Zum Krawallmachen ist er nicht angetreten. "Das sollen die Jungen machen"
Der Manager Henkel kann das Steuer nicht aus der Hand geben. Nicht, wenn der Kurs aus seiner Sicht so falsch ist.
Der endgültige Bruch mit den etablierten Parteien sei erfolgt, als das Rettungspaket für Griechenland beschlossen wurde. Deutsche Steuergelder für griechische Banken. Das fand er unmoralisch. Zumal er – der Vater ’45 im Krieg gefallen, die Mutter beschäftigt damit, die Familie durchzubringen – sich alles selbst erarbeitet hat. Im direkten Wettbewerb konnte er immer auftrumpfen. Wettbewerb hat ihn groß gemacht. Die EU aber ändert die Spielregeln, hilft den Schwachen, opfert den Wettbewerb der Rettung des Euro.

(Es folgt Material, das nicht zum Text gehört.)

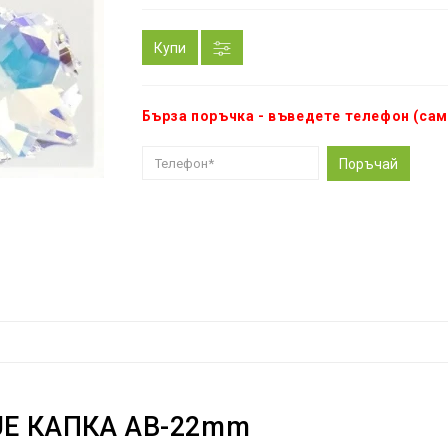
Купи
Бърза поръчка - въведете телефон (сам
Поръчай
UE КАПКА AB-22mm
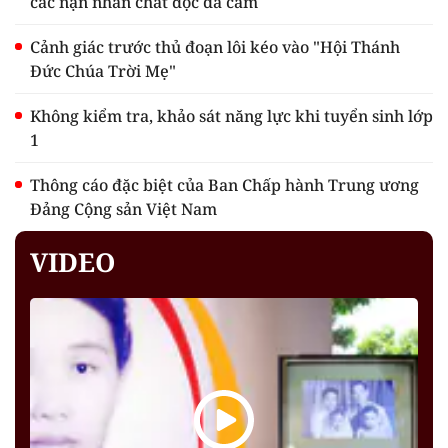
các nạn nhân chất độc da cam
Cảnh giác trước thủ đoạn lôi kéo vào "Hội Thánh
Đức Chúa Trời Mẹ"
Không kiểm tra, khảo sát năng lực khi tuyển sinh lớp
1
Thông cáo đặc biệt của Ban Chấp hành Trung ương
Đảng Cộng sản Việt Nam
VIDEO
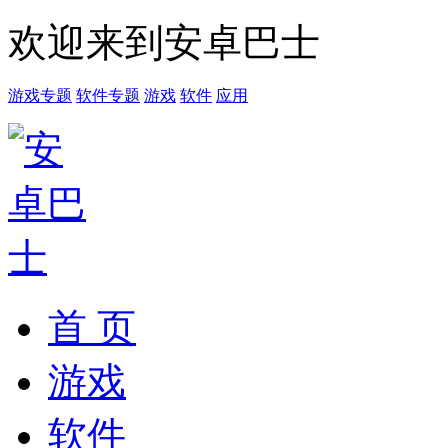
欢迎来到安卓巴士
游戏专题
软件专题
游戏
软件
应用
首 页
游戏
软件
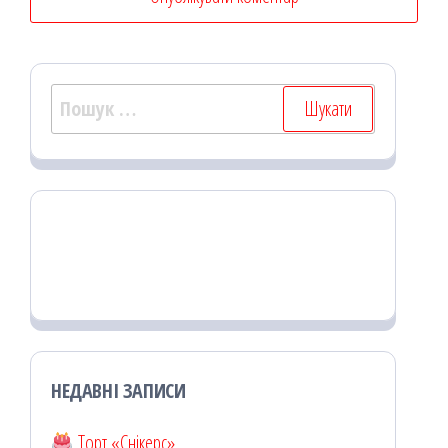
Пошук:
НЕДАВНІ ЗАПИСИ
Торт «Снікерс»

Beim 51-jährigen Bernd Lucke hatte er erstmals das Gefühl, dass jemand das Problem angehen will. Doch er fürchtete, dass Lucke es nicht allein schafft. Im Januar trat Henkel schließlich in die AfD ein und kandidierte auf Platz 2 der Europaliste. Jetzt betritt er den Plenarsaal.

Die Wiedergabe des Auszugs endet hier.